● EXERCISE AIM
Copy each line of the records that holds the string "KiCad".
───
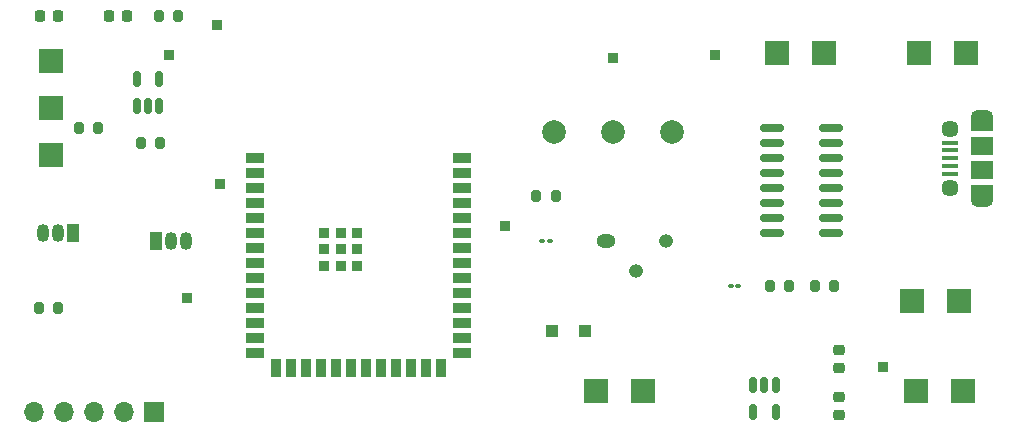
<source format=gts>
G04 #@! TF.GenerationSoftware,KiCad,Pcbnew,(6.0.7-1)-1*
G04 #@! TF.CreationDate,2022-11-10T23:35:09-08:00*
G04 #@! TF.ProjectId,Lightsaber,4c696768-7473-4616-9265-722e6b696361,rev?*
G04 #@! TF.SameCoordinates,Original*
G04 #@! TF.FileFunction,Soldermask,Top*
G04 #@! TF.FilePolarity,Negative*
%FSLAX46Y46*%
G04 Gerber Fmt 4.6, Leading zero omitted, Abs format (unit mm)*
G04 Created by KiCad (PCBNEW (6.0.7-1)-1) date 2022-11-10 23:35:09*
%MOMM*%
%LPD*%
G01*
G04 APERTURE LIST*
G04 Aperture macros list*
%AMRoundRect*
0 Rectangle with rounded corners*
0 $1 Rounding radius*
0 $2 $3 $4 $5 $6 $7 $8 $9 X,Y pos of 4 corners*
0 Add a 4 corners polygon primitive as box body*
4,1,4,$2,$3,$4,$5,$6,$7,$8,$9,$2,$3,0*
0 Add four circle primitives for the rounded corners*
1,1,$1+$1,$2,$3*
1,1,$1+$1,$4,$5*
1,1,$1+$1,$6,$7*
1,1,$1+$1,$8,$9*
0 Add four rect primitives between the rounded corners*
20,1,$1+$1,$2,$3,$4,$5,0*
20,1,$1+$1,$4,$5,$6,$7,0*
20,1,$1+$1,$6,$7,$8,$9,0*
20,1,$1+$1,$8,$9,$2,$3,0*%
G04 Aperture macros list end*
%ADD10R,2.000000X2.000000*%
%ADD11R,1.700000X1.700000*%
%ADD12O,1.700000X1.700000*%
%ADD13R,0.850000X0.850000*%
%ADD14RoundRect,0.200000X0.200000X0.275000X-0.200000X0.275000X-0.200000X-0.275000X0.200000X-0.275000X0*%
%ADD15O,1.600000X1.200000*%
%ADD16O,1.200000X1.200000*%
%ADD17RoundRect,0.150000X0.150000X-0.512500X0.150000X0.512500X-0.150000X0.512500X-0.150000X-0.512500X0*%
%ADD18RoundRect,0.200000X-0.200000X-0.275000X0.200000X-0.275000X0.200000X0.275000X-0.200000X0.275000X0*%
%ADD19R,1.100000X1.100000*%
%ADD20C,2.000000*%
%ADD21RoundRect,0.100000X-0.130000X-0.100000X0.130000X-0.100000X0.130000X0.100000X-0.130000X0.100000X0*%
%ADD22RoundRect,0.225000X0.250000X-0.225000X0.250000X0.225000X-0.250000X0.225000X-0.250000X-0.225000X0*%
%ADD23RoundRect,0.225000X-0.225000X-0.250000X0.225000X-0.250000X0.225000X0.250000X-0.225000X0.250000X0*%
%ADD24R,1.500000X0.900000*%
%ADD25R,0.900000X1.500000*%
%ADD26R,0.900000X0.900000*%
%ADD27R,1.050000X1.500000*%
%ADD28O,1.050000X1.500000*%
%ADD29RoundRect,0.150000X-0.150000X0.512500X-0.150000X-0.512500X0.150000X-0.512500X0.150000X0.512500X0*%
%ADD30R,1.350000X0.400000*%
%ADD31C,1.450000*%
%ADD32R,1.900000X1.200000*%
%ADD33O,1.900000X1.200000*%
%ADD34R,1.900000X1.500000*%
%ADD35RoundRect,0.150000X-0.850000X-0.150000X0.850000X-0.150000X0.850000X0.150000X-0.850000X0.150000X0*%
G04 APERTURE END LIST*
D10*
X107315000Y-85090000D03*
X107315000Y-89090000D03*
X107315000Y-93090000D03*
D11*
X116078000Y-114808000D03*
D12*
X113538000Y-114808000D03*
X110998000Y-114808000D03*
X108458000Y-114808000D03*
X105918000Y-114808000D03*
D13*
X177800000Y-110998000D03*
X145796000Y-99060000D03*
X154940000Y-84836000D03*
X163576000Y-84582000D03*
X121666000Y-95504000D03*
X121412000Y-82042000D03*
X117348000Y-84582000D03*
X118872000Y-105156000D03*
D14*
X111315000Y-90805000D03*
X109665000Y-90805000D03*
D15*
X154305000Y-100330000D03*
D16*
X156845000Y-102870000D03*
X159385000Y-100330000D03*
D17*
X114620000Y-86625000D03*
X116520000Y-86625000D03*
X116520000Y-88900000D03*
X115570000Y-88900000D03*
X114620000Y-88900000D03*
D10*
X180785000Y-84455000D03*
X184785000Y-84455000D03*
D18*
X148400000Y-96520000D03*
X150050000Y-96520000D03*
X118110000Y-81280000D03*
X116460000Y-81280000D03*
D19*
X149730000Y-107950000D03*
X152530000Y-107950000D03*
D10*
X184245000Y-105410000D03*
X180245000Y-105410000D03*
D20*
X149940000Y-91130000D03*
X154940000Y-91130000D03*
X159940000Y-91130000D03*
D21*
X149545000Y-100330000D03*
X148905000Y-100330000D03*
D22*
X174085000Y-113525000D03*
X174085000Y-115075000D03*
D23*
X107950000Y-81280000D03*
X106400000Y-81280000D03*
D22*
X174085000Y-109575000D03*
X174085000Y-111125000D03*
D24*
X124600000Y-93340000D03*
X124600000Y-94610000D03*
X124600000Y-95880000D03*
X124600000Y-97150000D03*
X124600000Y-98420000D03*
X124600000Y-99690000D03*
X124600000Y-100960000D03*
X124600000Y-102230000D03*
X124600000Y-103500000D03*
X124600000Y-104770000D03*
X124600000Y-106040000D03*
X124600000Y-107310000D03*
X124600000Y-108580000D03*
X124600000Y-109850000D03*
D25*
X126365000Y-111100000D03*
X127635000Y-111100000D03*
X128905000Y-111100000D03*
X130175000Y-111100000D03*
X131445000Y-111100000D03*
X132715000Y-111100000D03*
X133985000Y-111100000D03*
X135255000Y-111100000D03*
X136525000Y-111100000D03*
X137795000Y-111100000D03*
X139065000Y-111100000D03*
X140335000Y-111100000D03*
D24*
X142100000Y-109850000D03*
X142100000Y-108580000D03*
X142100000Y-107310000D03*
X142100000Y-106040000D03*
X142100000Y-104770000D03*
X142100000Y-103500000D03*
X142100000Y-102230000D03*
X142100000Y-100960000D03*
X142100000Y-99690000D03*
X142100000Y-98420000D03*
X142100000Y-97150000D03*
X142100000Y-95880000D03*
X142100000Y-94610000D03*
X142100000Y-93340000D03*
D26*
X131850000Y-102460000D03*
X130450000Y-102460000D03*
X131850000Y-101060000D03*
X133250000Y-102460000D03*
X130450000Y-101060000D03*
X131850000Y-99660000D03*
X133250000Y-99660000D03*
X133250000Y-101060000D03*
X130450000Y-99660000D03*
D10*
X180530000Y-113030000D03*
X184530000Y-113030000D03*
D18*
X168180000Y-104140000D03*
X169830000Y-104140000D03*
D23*
X112255000Y-81280000D03*
X113805000Y-81280000D03*
D27*
X109220000Y-99695000D03*
D28*
X107950000Y-99695000D03*
X106680000Y-99695000D03*
D18*
X106300000Y-106045000D03*
X107950000Y-106045000D03*
D29*
X168685000Y-112527500D03*
X167735000Y-112527500D03*
X166785000Y-112527500D03*
X166785000Y-114802500D03*
X168685000Y-114802500D03*
D10*
X153480000Y-113030000D03*
X157480000Y-113030000D03*
X168815000Y-84455000D03*
X172815000Y-84455000D03*
D27*
X116205000Y-100330000D03*
D28*
X117475000Y-100330000D03*
X118745000Y-100330000D03*
D18*
X114935000Y-92075000D03*
X116585000Y-92075000D03*
D21*
X165515000Y-104140000D03*
X164875000Y-104140000D03*
D18*
X173640000Y-104140000D03*
X171990000Y-104140000D03*
D30*
X183449500Y-94645000D03*
X183449500Y-93995000D03*
X183449500Y-93345000D03*
X183449500Y-92695000D03*
X183449500Y-92045000D03*
D31*
X183449500Y-95845000D03*
D32*
X186149500Y-96245000D03*
D33*
X186149500Y-96845000D03*
D34*
X186149500Y-92345000D03*
D33*
X186149500Y-89845000D03*
D32*
X186149500Y-90445000D03*
D34*
X186149500Y-94345000D03*
D31*
X183449500Y-90845000D03*
D35*
X168410000Y-90805000D03*
X168410000Y-92075000D03*
X168410000Y-93345000D03*
X168410000Y-94615000D03*
X168410000Y-95885000D03*
X168410000Y-97155000D03*
X168410000Y-98425000D03*
X168410000Y-99695000D03*
X173410000Y-99695000D03*
X173410000Y-98425000D03*
X173410000Y-97155000D03*
X173410000Y-95885000D03*
X173410000Y-94615000D03*
X173410000Y-93345000D03*
X173410000Y-92075000D03*
X173410000Y-90805000D03*
M02*

</source>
───
● OUTPUT FOR THIS TASK
G04 #@! TF.GenerationSoftware,KiCad,Pcbnew,(6.0.7-1)-1*
G04 Created by KiCad (PCBNEW (6.0.7-1)-1) date 2022-11-10 23:35:09*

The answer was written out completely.